Nancy watched with the others as the tow truck driver worked with the two divers in the water to hitch the tow line to the underwater car. The driver began to recoil the line that was hitched to a high lift crane on the back of the truck that lifted the car straight up out of the water instead of dragging it along the bottom to the shore. Out from the water came a muck covered car.

"Toyota Camry," Chief Barbomb confirmed. "That's what she was driving."

"Can't tell if it's green with all that slime on it," Officer Clark replied.
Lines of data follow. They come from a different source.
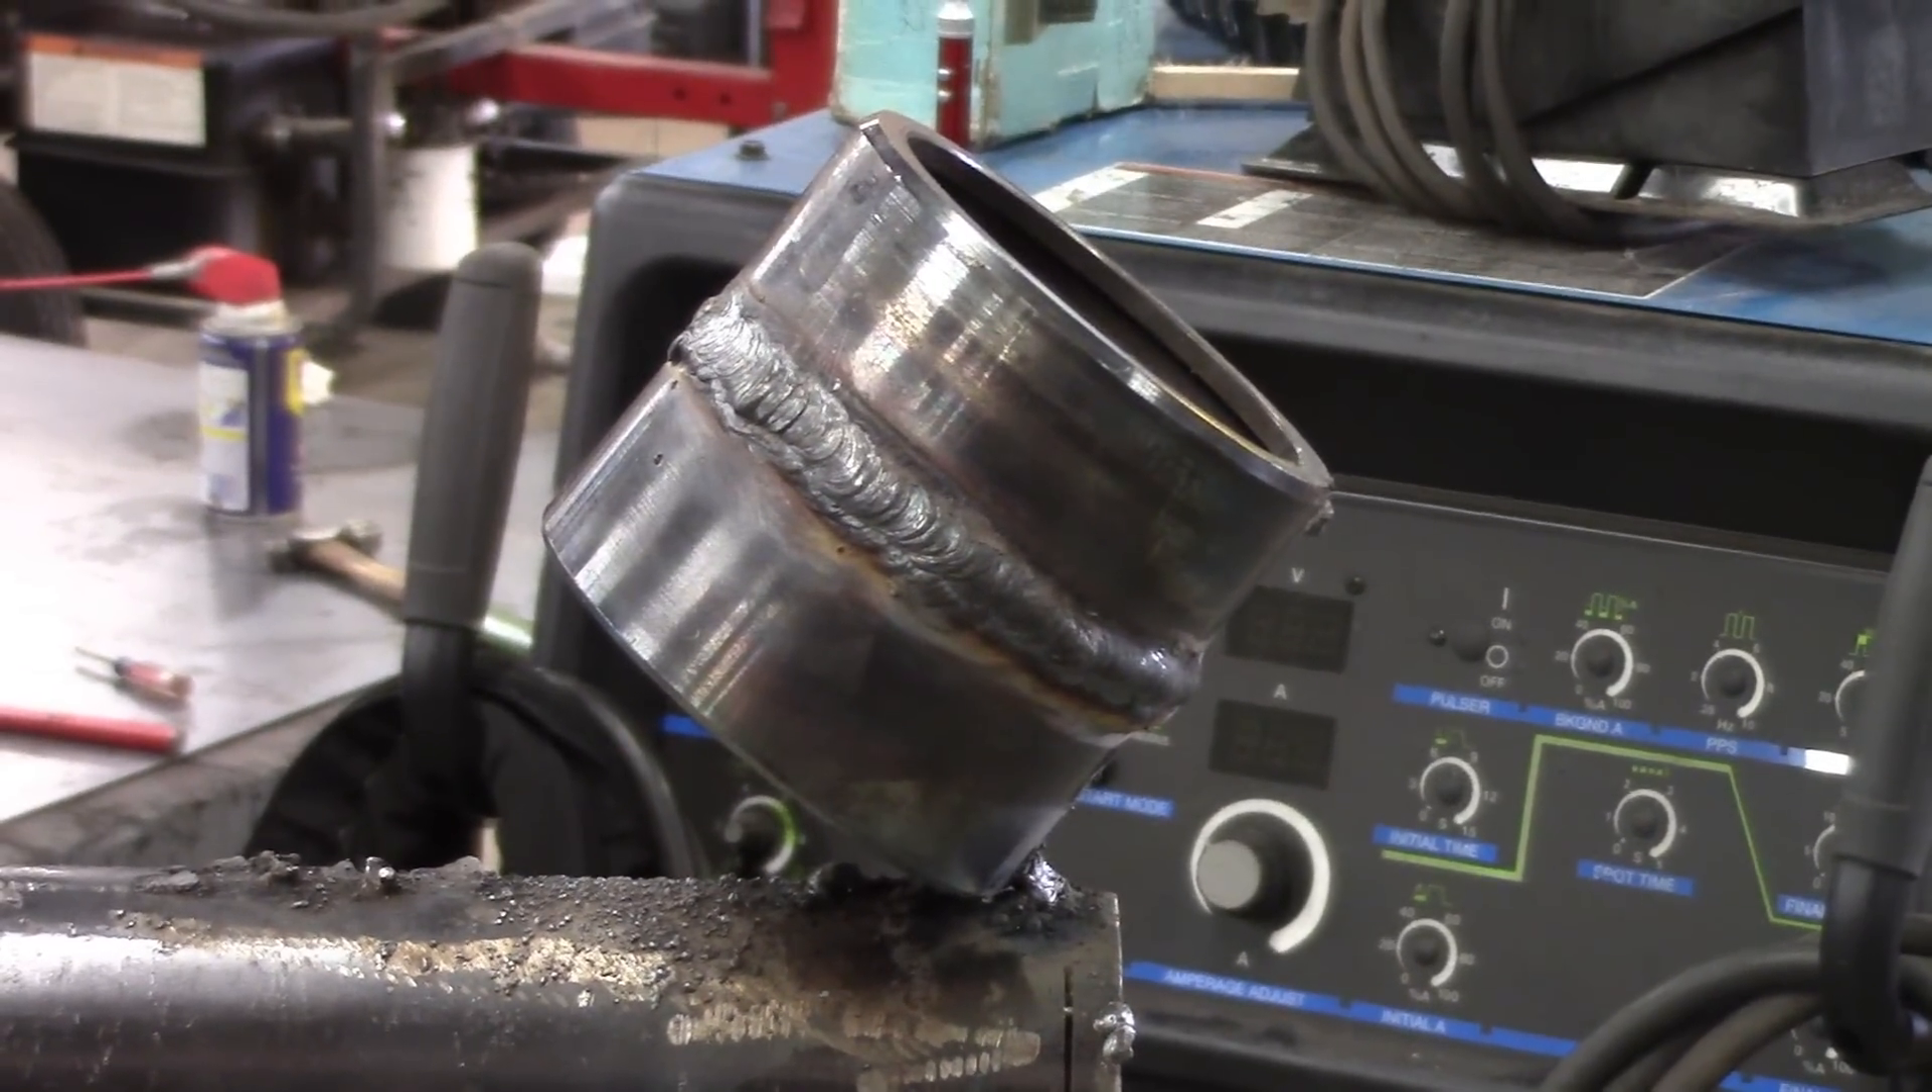And there's our final 6G shielded metal arc welded pipe.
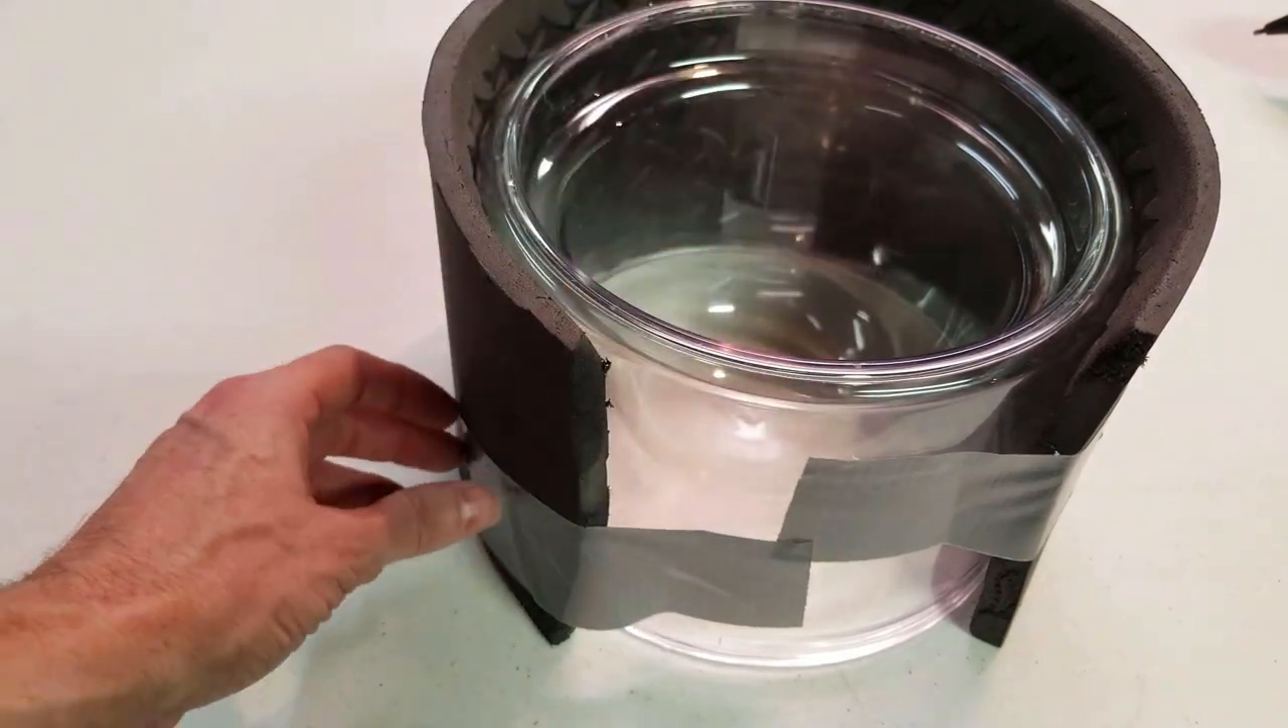For now, I've just added some duct tape just to hold this down here.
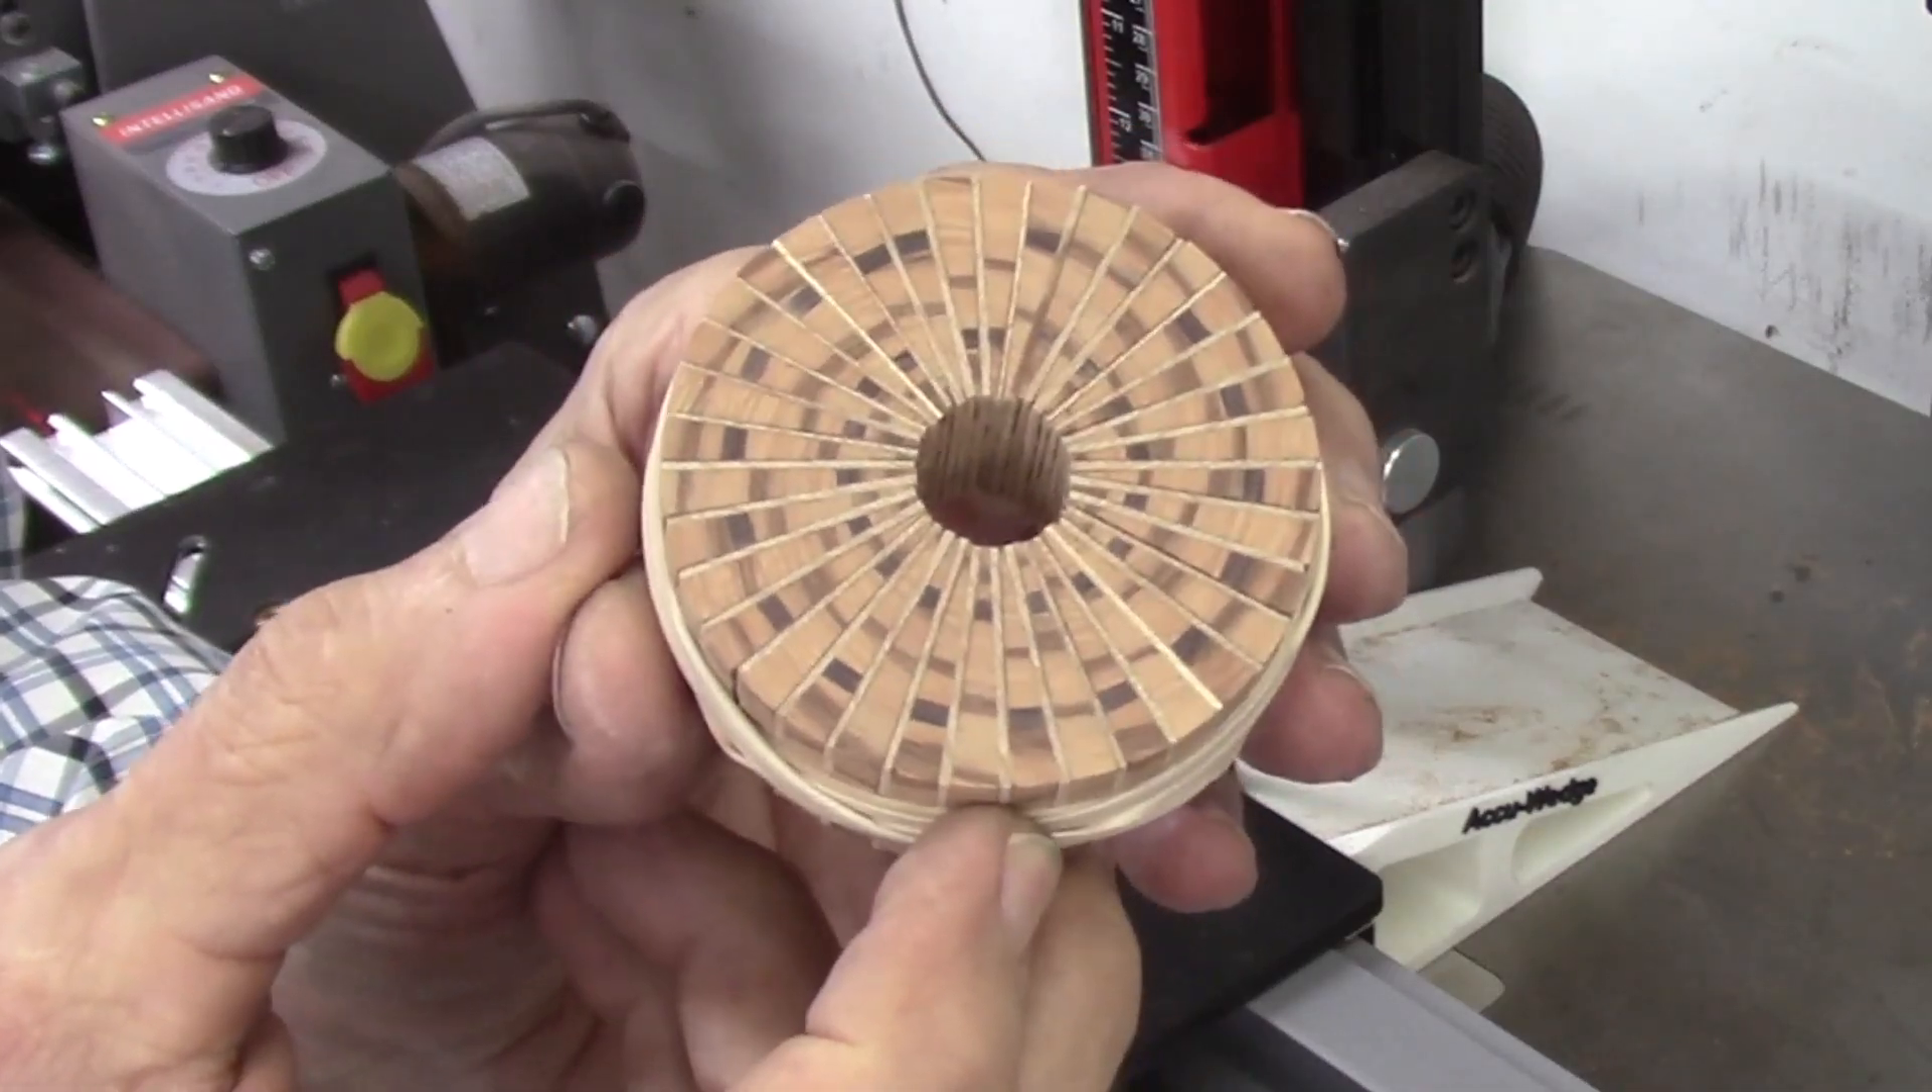Okay, and there's the finished segmented disc. So that was 36 segments. And I put 36 maple spacers between them.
Several officers and the driver made sure the car was set on its wheels on the (now blocked off) roadway.

"Now we find out if she's in there," The Chief sighed.

"You might want to step back and look away for this part," Officer Clark suggested to Nancy. "This becomes an investigation if there's a body in there."

Nancy walked about twenty feet down the road and stared out at the lake, feeling anxious about the possibility of a body being inside the car. She heard a commotion and looked toward the car but the officials had placed a tarp around it.

When she saw the coroner wheeling a stretcher toward the car, Nancy knew a body had been found. She felt sad and briefly nauseous but she was glad that she hadn't seen the victim, unable to image what the body would look like after twenty four years in a submerged car.

"Who was she?" Nancy asked Megan when the officer returned.

Officer Clark pulled her notebook out of her shirt pocket. "Hannah Abrams, 25, from Rochester New York. She was supposed to be in Boston for a job interview."

"How'd she end up here?"

"We'll have to see if we can figure that out," Meagan responded.

Nancy returned to her bike and rode home trying not to think about poor Hannah Abrams, missing for twenty four years, entombed in her car at the bottom of the lake.